Тем не менее значительную часть своей жизни Харди прожил счастливее, чем большинство из нас. У него было множество друзей, на удивление различного толка. Всем этим друзьям пришлось пройти личные тесты Харди: они должны были обладать особым свойством, которое он называл "подкруткой" (непереводимый крикетный термин, означавший наличие непрямого, подчас иронического, подхода; из публичных фигур недавнего времени высокие оценки за "подкрутку" получили бы Макмиллан[45] и Кеннеди[46], но не Черчилль[47] и не Эйзенхауэр[48]. Вмести с тем Харди был терпим, лоялен, великодушен и питал к своим друзьям искреннюю, не показную симпатию. Однажды мне пришлось навестить Харди в утренние часы, которые он неизменно отводил своим математическим исследованиям. Харди сидел за письменным столом и покрывал страницу за страницей своим красивым каллиграфическим почерком. Я пробормотал какие-то обычные вежливые слова, что-то вроде: "Надеюсь, я не очень побеспокоил Вас". Харди внезапно расплылся в своей озорной улыбке:
- Как Вы, должно быть, заметили, побеспокоили и даже очень. Но я всё равно рад Вас видеть.
За те шестнадцать лет, что мы знали друг друга, он ни разу не выразил своего дружеского отношения ко мне более демонстративно, разве что когда он лежал на смертном одре и выразил надежду, что я и впредь буду навещать его.
Думаю, что мой опыт общения с Харди разделило большинство его близких друзей. Но были у него на протяжении всей жизни два или три знакомства иного рода. Это были прочные привязанности, всецело носившие не физический, а возвышенный характер. Один из таких друзей Харди, о котором я знал, был молодой человек, чья душевная организация была такой же тонкой, как у самого Харди. Думаю, хотя об этом я могу судить лишь по случайным замечаниям, что то же самое можно сказать и об остальных его знакомых. Многие люди моего поколения сочли бы такие отношения либо неудовлетворительными, либо невозможными. Но они не были ни теми, ни другими, и если не принять такие отношения за данность, невозможно понять темперамент ни таких людей, как Харди (они встречаются редко, но всё же не так редко, как белые носороги), ни кембриджское общество того времени. Харди не получал удовлетворения от того, что приносит удовлетворение большинству из нас, но он знал себя необычайно хорошо и не чувствовал себя от этого несчастным. Его внутренняя жизнь была достоянием только его одного и отличалась богатством. Горечь пришла в конце жизни. Если не считать его преданной сестры, рядом с ним не осталось никого из близких ему людей.
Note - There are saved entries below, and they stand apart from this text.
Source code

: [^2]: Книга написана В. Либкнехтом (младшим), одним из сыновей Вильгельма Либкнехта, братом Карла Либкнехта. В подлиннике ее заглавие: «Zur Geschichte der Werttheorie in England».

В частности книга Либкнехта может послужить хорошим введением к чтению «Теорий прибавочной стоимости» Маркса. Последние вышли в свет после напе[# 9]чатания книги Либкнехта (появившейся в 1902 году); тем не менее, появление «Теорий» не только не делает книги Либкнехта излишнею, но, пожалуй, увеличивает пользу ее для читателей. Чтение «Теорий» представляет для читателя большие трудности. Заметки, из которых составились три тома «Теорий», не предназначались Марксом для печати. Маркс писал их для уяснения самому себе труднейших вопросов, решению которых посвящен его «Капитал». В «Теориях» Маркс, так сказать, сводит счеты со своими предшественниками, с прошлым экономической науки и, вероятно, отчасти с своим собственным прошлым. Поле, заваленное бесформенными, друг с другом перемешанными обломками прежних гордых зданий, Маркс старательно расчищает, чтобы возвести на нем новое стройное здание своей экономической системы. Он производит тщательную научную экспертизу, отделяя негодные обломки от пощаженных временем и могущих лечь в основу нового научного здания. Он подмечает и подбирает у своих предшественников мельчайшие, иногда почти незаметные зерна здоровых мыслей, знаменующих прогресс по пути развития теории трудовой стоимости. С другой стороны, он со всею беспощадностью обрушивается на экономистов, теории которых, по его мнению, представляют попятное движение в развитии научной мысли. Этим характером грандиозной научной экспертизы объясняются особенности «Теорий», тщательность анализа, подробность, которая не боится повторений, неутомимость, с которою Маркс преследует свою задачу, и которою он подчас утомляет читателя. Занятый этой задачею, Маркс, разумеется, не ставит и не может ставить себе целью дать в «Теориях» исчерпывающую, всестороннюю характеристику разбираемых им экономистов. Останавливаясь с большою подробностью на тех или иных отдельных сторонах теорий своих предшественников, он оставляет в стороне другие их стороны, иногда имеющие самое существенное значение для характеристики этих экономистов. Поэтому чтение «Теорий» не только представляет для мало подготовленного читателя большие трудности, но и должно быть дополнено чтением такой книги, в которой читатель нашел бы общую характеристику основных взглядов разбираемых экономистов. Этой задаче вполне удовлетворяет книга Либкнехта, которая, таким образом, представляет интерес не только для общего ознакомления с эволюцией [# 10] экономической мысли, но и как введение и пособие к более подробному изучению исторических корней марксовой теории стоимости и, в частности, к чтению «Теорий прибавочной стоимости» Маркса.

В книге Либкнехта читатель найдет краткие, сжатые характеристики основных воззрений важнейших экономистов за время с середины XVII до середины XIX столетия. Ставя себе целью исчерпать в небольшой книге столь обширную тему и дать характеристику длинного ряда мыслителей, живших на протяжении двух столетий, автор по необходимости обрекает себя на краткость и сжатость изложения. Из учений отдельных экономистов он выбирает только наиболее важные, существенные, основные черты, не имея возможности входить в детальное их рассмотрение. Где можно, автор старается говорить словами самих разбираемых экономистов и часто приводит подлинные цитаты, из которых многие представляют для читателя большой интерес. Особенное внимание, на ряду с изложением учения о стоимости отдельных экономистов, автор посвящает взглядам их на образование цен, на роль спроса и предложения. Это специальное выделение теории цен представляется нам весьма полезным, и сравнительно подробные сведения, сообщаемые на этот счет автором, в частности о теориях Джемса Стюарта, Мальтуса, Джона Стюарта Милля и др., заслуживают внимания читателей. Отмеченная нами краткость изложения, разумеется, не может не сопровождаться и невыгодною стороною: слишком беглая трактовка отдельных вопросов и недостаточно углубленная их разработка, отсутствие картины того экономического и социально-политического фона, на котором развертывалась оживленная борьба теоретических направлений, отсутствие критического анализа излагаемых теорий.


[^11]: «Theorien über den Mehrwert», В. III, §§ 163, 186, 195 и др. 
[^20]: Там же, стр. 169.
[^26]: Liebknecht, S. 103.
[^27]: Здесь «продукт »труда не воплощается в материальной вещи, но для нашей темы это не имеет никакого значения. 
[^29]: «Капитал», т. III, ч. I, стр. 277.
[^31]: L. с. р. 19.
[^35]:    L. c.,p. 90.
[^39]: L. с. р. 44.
С сардоническим стоицизмом он замечает в "Апологии", книге, проникнутой, несмотря на радостные интонации, отчаянной грустью, что когда творческий человек утрачивает способность или желание творить, то "это достойно сожаления, но в таком случае он немногого стоит, и было бы глупо беспокоиться о нём". Именно так Харди относился к своей личной жизни вне математики. Математика была оправданием всей его жизни. Находясь рядом с Харди, в ослеплении блеском его личности, об этом легко было забыть, как под влиянием моральных пристрастий Эйнштейна было нетрудно забыть о том, что для него оправданием всей жизни был осуществляемый им поиск физических законов. Ни Харди, ни Эйнштейн не забывали об этом. Математика для одного и поиск законов природы для другого были стержнем их жизни - с юности до самой смерти.
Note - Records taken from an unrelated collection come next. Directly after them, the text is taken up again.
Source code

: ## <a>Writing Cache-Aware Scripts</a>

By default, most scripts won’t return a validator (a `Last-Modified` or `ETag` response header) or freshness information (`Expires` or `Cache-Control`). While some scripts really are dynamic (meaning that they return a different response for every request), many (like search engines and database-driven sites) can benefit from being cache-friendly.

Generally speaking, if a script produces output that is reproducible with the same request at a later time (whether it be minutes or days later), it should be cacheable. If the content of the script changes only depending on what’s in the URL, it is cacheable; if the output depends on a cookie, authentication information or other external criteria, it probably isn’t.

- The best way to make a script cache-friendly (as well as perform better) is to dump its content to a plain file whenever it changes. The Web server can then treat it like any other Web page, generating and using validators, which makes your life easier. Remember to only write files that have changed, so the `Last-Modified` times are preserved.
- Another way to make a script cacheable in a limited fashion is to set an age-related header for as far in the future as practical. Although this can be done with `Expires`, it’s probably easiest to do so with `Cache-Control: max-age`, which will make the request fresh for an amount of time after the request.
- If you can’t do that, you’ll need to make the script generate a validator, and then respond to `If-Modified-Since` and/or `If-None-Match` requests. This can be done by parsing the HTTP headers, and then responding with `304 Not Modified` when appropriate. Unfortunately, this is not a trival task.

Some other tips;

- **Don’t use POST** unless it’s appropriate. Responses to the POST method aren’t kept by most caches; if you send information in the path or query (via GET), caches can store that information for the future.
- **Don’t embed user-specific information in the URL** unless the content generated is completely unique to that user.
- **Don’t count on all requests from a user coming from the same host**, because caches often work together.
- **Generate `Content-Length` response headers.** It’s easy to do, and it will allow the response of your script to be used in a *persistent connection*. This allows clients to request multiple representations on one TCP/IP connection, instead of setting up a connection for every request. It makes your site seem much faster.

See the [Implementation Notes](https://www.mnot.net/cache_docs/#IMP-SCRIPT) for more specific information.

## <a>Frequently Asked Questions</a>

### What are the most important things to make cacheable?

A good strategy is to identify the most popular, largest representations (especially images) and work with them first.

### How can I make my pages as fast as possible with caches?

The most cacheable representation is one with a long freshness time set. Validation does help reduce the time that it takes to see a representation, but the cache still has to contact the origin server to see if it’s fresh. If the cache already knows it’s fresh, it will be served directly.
В отличие от Эйнштейна Харди стартовал довольно медленно. Его ранние работы, выполненные с 1900 по 1911 гг., были достаточно хороши для того, чтобы обеспечить ему избрание в Королевское общество и снискать международное признание, но сам Харди не считал эти работы важными. И это было не ложной скромностью, а мнением мастера, до дюйма знающего, какая из его работ обладает ценностью и какая ценности не имеет.